Had the anesthesiologist been an employee of the hospital (which the judge accepted he was not), the hospital would have been liable for his negligence under the ancient doctrine of respondeat superior so long as it occurred within the scope of his employment, which would of course have been the case.
Nevertheless, said the judge, the hospital might still be liable under a theory of “apparent authority” for which the judge—admitting this was a question of first impression for Massachusetts—cited cases from 26 other states and portions of the Restatements of (the laws of) Agency and Torts. “Apparent authority” is a legal concept relating to contracts whereby someone purporting to act as an agent for someone else could without any actual authority bind that other person to a contract with a third party if (1) that third party reasonably believed the “agent” was actually authorized and (2) the belief was based, at least in some measure, on an appearance of authority for which the other person was responsible.

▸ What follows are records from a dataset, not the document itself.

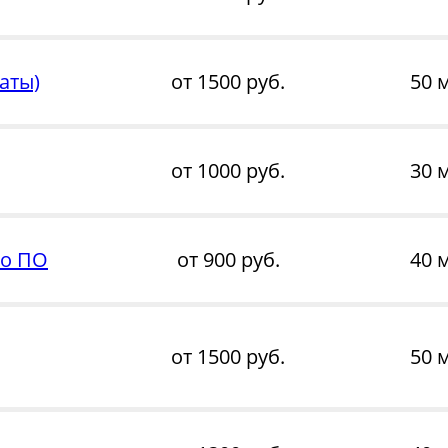
аты)
от 1500 руб.
50 
от 1000 руб.
30 
го ПО
от 900 руб.
40 
от 1500 руб.
50 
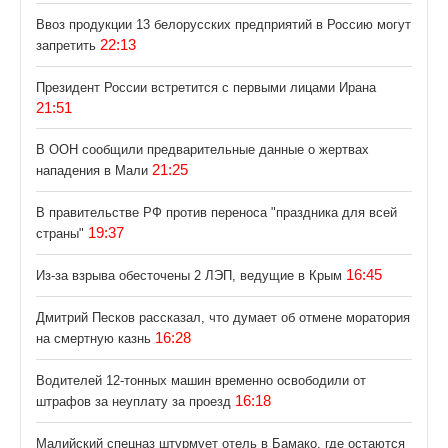
Ввоз продукции 13 белорусских предприятий в Россию могут
22:13
запретить
Президент России встретится с первыми лицами Ирана
21:51
В ООН сообщили предварительные данные о жертвах
21:25
нападения в Мали
В правительстве РФ против переноса "праздника для всей
19:37
страны"
16:45
Из-за взрыва обесточены 2 ЛЭП, ведущие в Крым
Дмитрий Песков рассказал, что думает об отмене моратория
16:28
на смертную казнь
Водителей 12-тонных машин временно освободили от
16:18
штрафов за неуплату за проезд
Малийский спецназ штурмует отель в Бамако, где остаются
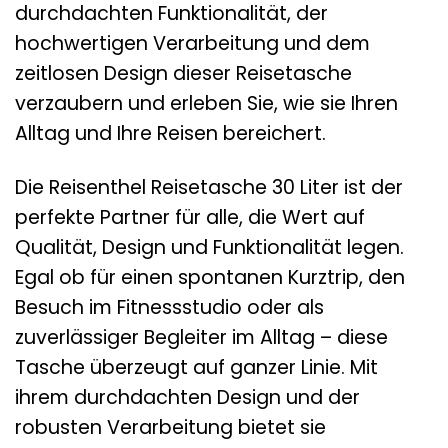
durchdachten Funktionalität, der
hochwertigen Verarbeitung und dem
zeitlosen Design dieser Reisetasche
verzaubern und erleben Sie, wie sie Ihren
Alltag und Ihre Reisen bereichert.
Die Reisenthel Reisetasche 30 Liter ist der
perfekte Partner für alle, die Wert auf
Qualität, Design und Funktionalität legen.
Egal ob für einen spontanen Kurztrip, den
Besuch im Fitnessstudio oder als
zuverlässiger Begleiter im Alltag – diese
Tasche überzeugt auf ganzer Linie. Mit
ihrem durchdachten Design und der
robusten Verarbeitung bietet sie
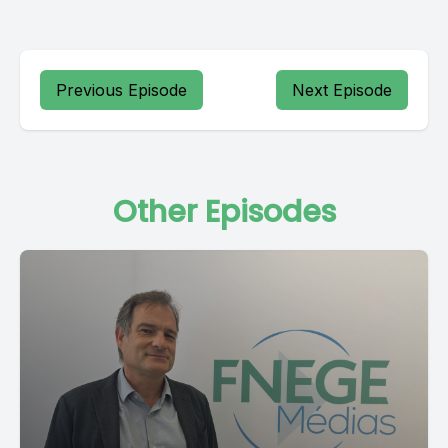
Previous Episode
Next Episode
Other Episodes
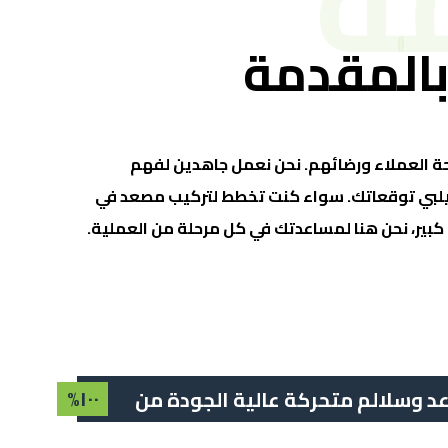
ة
بالمقدمة
براحة العملاء ورضائهم. نحن نعمل جاهدين لفهم
ا يلبي توقعاتك. سواء كنت تخطط لتركيب مصعد في
بير، نحن هنا لمساعدتك في كل مرحلة من العملية.
١٠٠%
اعد وسلالم متحركة عالية الجودة من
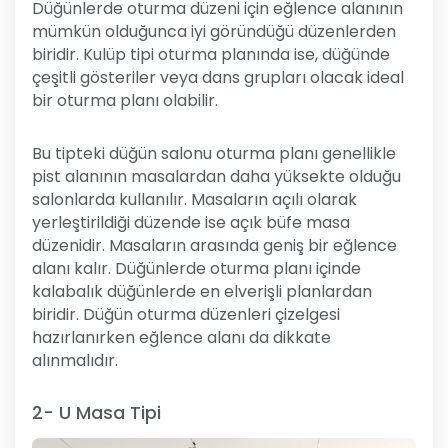
Düğünlerde oturma düzeni için eğlence alanının
mümkün olduğunca iyi göründüğü düzenlerden
biridir. Kulüp tipi oturma planında ise, düğünde
çeşitli gösteriler veya dans grupları olacak ideal
bir oturma planı olabilir.
Bu tipteki düğün salonu oturma planı genellikle
pist alanının masalardan daha yüksekte olduğu
salonlarda kullanılır. Masaların açılı olarak
yerleştirildiği düzende ise açık büfe masa
düzenidir. Masaların arasında geniş bir eğlence
alanı kalır. Düğünlerde oturma planı içinde
kalabalık düğünlerde en elverişli planlardan
biridir. Düğün oturma düzenleri çizelgesi
hazırlanırken eğlence alanı da dikkate
alınmalıdır.
2- U Masa Tipi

The problem with the Superior Court judge’s decision—and with almost all the cases and the Restatements—is an attempt to squeeze a readily understandable principle of justice and law into boxes where it does not quite fit. For example, the Restatement of Agency characterizes the principle as a matter negligence by an “apparent agent,” while the Restatement of Torts wrestles with an “apparent servant [or employee].” What all these cases and the Restatements are reaching for is what the law calls an “estoppel,” of which there are already many in the law. (Many of the cases in fact expressly recognize that “apparent authority” is itself an estoppel and cite as precedents cases based on still different estoppels, such as one called “agency by estoppel,” not to be confused with “apparent authority.”) An estoppel is always a statement by the law that you can’t have something both ways—that you can’t have your cake and eat it too.
What all the decisions cited by the judge have in common is that someone was injured relying on a level of quality service that was expressly or implicitly promised to them by a party making money from their reliance. It has little or nothing to do with whether or not the injured people believed they were dealing with an “agent” (assuming they had the least inkling what that is in law) or with a “servant” or “employee.” The real crux of the offense creating liability is their having been led down the garden path of trust by someone who profits from that and then disclaims legal responsibility because their connection to the negligent party is an arms-length one.
If this case goes to the Appeals Court or further, that Court should jettison this misguided baggage, language, and analysis of the prior cases and conflicting Restatements and define this estoppel anew.